We look for sex so that we will perpetuate our genetic heritage. We
feel pain when we have been damaged, perhaps so that we won’t damage
ourselves that way again, and also to ensure that we attend to our own
repair. We feel fear when we are in a dangerous situation. And we feel
present when we are conscious and in an external world.
We have presented the feeling of presence as a manifestation of core
consciousness, which allows people to deal with the perceptual here
and now of their current situation. VR can trigger a sense of presence
by
engaging the same capacities of core consciousness as are engaged by
the real world. This is why, in principle, VR could engage any animal
possessed of core consciousness. It is necessary, in organisms such
as ourselves who also possess extended consciousness, that this feeling
is distinguishable from involvement in what may be an equally emotionally
engaging internal, conceptual, world, such as might be created when
reading
a gripping novel, or when fantasising about one’s own future or
past.
Extended consciousness allows us to imagine almost anything. We often
imagine presence in imaginary or fictional situations and, when we
do, some of the same psychological processes are activated that allow
us
to experience an actually present world, including emotional responses.

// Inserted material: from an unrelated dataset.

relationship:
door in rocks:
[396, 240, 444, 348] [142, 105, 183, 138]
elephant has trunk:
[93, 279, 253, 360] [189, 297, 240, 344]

This is sometimes called suspension of disbelief, as when we read a
gripping, highly descriptive novel. We have called this mental absence.
But we
do not confuse presence and absence. We may cry when we read a moving
story, but we do not try to comfort the protagonists because we do
not feel their presence in our world, nor our presence in theirs. To
be truly
present in a world is to feel and respond accordingly.
We have pointed to possible ways in which this approach might have
an impact on research in psychotherapy and the arts. There is a particularly
urgent need for more work to investigate the relationship between presence
and emotion. Our view of presence suggests at least a couple of psychotherapeutic
approaches. Presence can be elicited through designed experiences that
lead to changes in the way the individual feels about a situation.
It
may also be that exposure to enhanced presence over time leads to fewer
distressing reflections on the self in general. In other words, presence
training may potentially lead to more balanced mental habits.
We see meaning as residing ultimately at the lowest level of concrete
embodied experiences of external worlds – in presence – and
not in the more abstract, higher level thoughts, reflections and imaginings
that constitute our internal world. Our internal worlds and their meanings
are built on the foundation of what it feels like to be consciously in
a concrete external world, on what it means to be present.